TEXTE CHOISI
○ ○ ○ ○ ○ ○ ○

Ratsirahonana et Manandafy : Vrais-faux opposants


Il est peut-être temps pour deux poids lourds de la politique malgache de se prononcer : Norbert Ratsirahonana (AVI) et Manandafy Rakotonirina (MFM) sont-ils des soutiens du régime ou des opposants ? Leur position ambiguë brouille les cartes, jette la confusion sur l’échiquier et ne permet pas de percevoir avec précision les rapports de force entre le pouvoir et l’opposition.

A l’origine, les deux leaders furent de fervents soutiens de Marc Ravalomanana. Dès son entrée en lice à l’élection présidentielle, l’ex-maire de Tana-Ville bénéficia du soutien inconditionnel de Norbert Ratsirahonana et de Manandafy Rakotonirina. Le rôle de ces derniers, lors du scrutin comme pendant la crise, ne fut pas pour peu dans l’accession de Marc Ravalomanana à la magistrature suprême. Peu après, cependant, les deux chefs nuancèrent leur position, tenant même, par moments, un véritable langage d’opposant. Manandafy Rakotonirina estimait que les affaires de l’Etat « ne marchaient pas ». Norbert Ratsirahonana, lui, lors du scrutin communal, dénonçait les agissements frauduleux du TIM, ajoutant que le parti gouvernemental se comportait d’une manière pire encore que l’AREMA en son temps.

○ ○ ○ ○ ○ ○ ○

EXTRAITS DE DONNÉES
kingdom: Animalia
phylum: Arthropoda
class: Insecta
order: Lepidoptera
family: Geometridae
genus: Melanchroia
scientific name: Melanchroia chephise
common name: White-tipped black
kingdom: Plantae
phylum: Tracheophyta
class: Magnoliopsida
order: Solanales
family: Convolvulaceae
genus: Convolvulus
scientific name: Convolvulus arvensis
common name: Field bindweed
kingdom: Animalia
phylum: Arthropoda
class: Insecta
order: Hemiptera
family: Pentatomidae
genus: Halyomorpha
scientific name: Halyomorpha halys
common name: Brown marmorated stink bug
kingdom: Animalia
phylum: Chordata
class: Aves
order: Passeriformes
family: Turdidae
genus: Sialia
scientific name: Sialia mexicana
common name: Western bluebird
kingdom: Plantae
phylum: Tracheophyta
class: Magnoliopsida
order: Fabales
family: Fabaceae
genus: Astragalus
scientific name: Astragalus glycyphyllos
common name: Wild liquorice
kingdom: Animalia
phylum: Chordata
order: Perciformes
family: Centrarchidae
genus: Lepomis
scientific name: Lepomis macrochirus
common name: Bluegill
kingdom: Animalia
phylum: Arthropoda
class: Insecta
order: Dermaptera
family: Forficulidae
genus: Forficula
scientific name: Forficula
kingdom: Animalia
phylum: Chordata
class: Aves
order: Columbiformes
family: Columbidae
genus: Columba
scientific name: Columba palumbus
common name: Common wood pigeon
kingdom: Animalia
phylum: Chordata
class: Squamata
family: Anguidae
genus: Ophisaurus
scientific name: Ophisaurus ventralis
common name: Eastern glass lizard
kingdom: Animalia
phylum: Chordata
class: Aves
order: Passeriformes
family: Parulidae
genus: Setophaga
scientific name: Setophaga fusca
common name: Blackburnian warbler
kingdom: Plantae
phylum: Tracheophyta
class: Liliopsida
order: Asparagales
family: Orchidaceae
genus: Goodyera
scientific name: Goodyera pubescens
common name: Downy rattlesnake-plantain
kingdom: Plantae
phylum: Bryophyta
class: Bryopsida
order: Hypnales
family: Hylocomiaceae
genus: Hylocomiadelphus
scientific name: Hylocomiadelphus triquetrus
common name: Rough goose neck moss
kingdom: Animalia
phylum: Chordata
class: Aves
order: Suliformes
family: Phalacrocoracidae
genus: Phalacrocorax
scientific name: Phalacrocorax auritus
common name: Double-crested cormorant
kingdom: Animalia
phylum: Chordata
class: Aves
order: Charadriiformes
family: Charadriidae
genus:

○ ○ ○ ○ ○ ○ ○

OBJECTIF
Poursuivez le texte ci-dessus sur Norbert Ratsirahonana et Manandafy Rakotonirina en reprenant après sa dernière phrase.

VOTRE RÉPONSE
En fait, on eut l’impression d’avoir affaire à des engagements à fleuret moucheté avec le régime, les deux ténors ne poussant pas plus loin leur attaque. Les piques apparemment sont dosées de façon à ne pas toucher le point de non retour, et à ne pas provoquer une brouille définitive.
Il reste que Norbert Ratsirahonana et Manandafy Rakotonirina donnent l’impression de ménager le régime pour ne pas compromettre leurs positions dans la hiérarchie. Le premier avait été désigné ambassadeur itinérant de Marc Ravalomanana, tandis que le second en est le conseiller spécial. Ce sont des fonctions officielles juteuses auxquelles les deux présidents de parti tiennent, d’autant qu’elles procurent des privilèges et accordent des avantages substantiels.

Dans ces conditions, vis-à-vis du régime, l’un et l’autre ne se livrent qu’à un simulacre de combat. Ces derniers temps d’ailleurs et notamment dans l’actuelle conjoncture de vie chère et de grogne populaire, les deux personnalités fuient les interviews et font le mort, peut-être pour ne pas avoir à s’exprimer sur les points délicats de la gouvernance Ravalomanana.

Le double jeu de Norbert Ratsirahonana et de Manandafy Rakotonirina contribue au discrédit de la classe politique. Mais ni l’un ni l’autre ne tiennent à s’expliquer sur cette attitude équivoque. Pour ces deux grosses légumes, chacun doit s’occuper de ses… oignons.